Lemma 10.134.2. Suppose given a diagram (10.134.1.1). Let $\alpha : P \to S$ and $\alpha ' : P' \to S'$ be presentations.

1. There exists a morphism of presentations from $\alpha$ to $\alpha '$.

2. Any two morphisms of presentations induce homotopic morphisms of complexes $\mathop{N\! L}\nolimits (\alpha ) \to \mathop{N\! L}\nolimits (\alpha ')$.

3. The construction is compatible with compositions of morphisms of presentations (see proof for exact statement).

4. If $R \to R'$ and $S \to S'$ are isomorphisms, then for any map $\varphi$ of presentations from $\alpha$ to $\alpha '$ the induced map $\mathop{N\! L}\nolimits (\alpha ) \to \mathop{N\! L}\nolimits (\alpha ')$ is a homotopy equivalence and a quasi-isomorphism.

In particular, comparing $\alpha$ to the canonical presentation (10.134.0.1) we conclude there is a quasi-isomorphism $\mathop{N\! L}\nolimits (\alpha ) \to \mathop{N\! L}\nolimits _{S/R}$ well defined up to homotopy and compatible with all functorialities (up to homotopy).

◇ ◇ ◇ ◇

> _Task A_
According to the lemma, how is the quasi-isomorphism $\mathop{N\! L}\nolimits (\alpha ) \to \mathop{N\! L}\nolimits _{S/R}$ obtained, and in what sense is it well defined?
> _Task B_
Rewrite the part of the lemma that begins with the words containing "3. The construction" and ends with "and a quasi-isomorphism.", changing "compositions" to "composites".
Work only from the lemma.

> _Material provided_
◇ ◇ ◇ ◇

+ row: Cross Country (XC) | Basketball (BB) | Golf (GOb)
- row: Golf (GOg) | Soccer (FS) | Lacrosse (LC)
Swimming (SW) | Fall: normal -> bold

◇ ◇ ◇ ◇

> _Right answer A_
It comes from comparing $\alpha$ to the canonical presentation (10.134.0.1). The resulting quasi-isomorphism is well defined up to homotopy and is compatible with all functorialities up to homotopy.

> _Right answer B_
3. The construction is compatible with composites of morphisms of presentations (see proof for exact statement).

4. If $R \to R'$ and $S \to S'$ are isomorphisms, then for any map $\varphi$ of presentations from $\alpha$ to $\alpha '$ the induced map $\mathop{N\! L}\nolimits (\alpha ) \to \mathop{N\! L}\nolimits (\alpha ')$ is a homotopy equivalence and a quasi-isomorphism.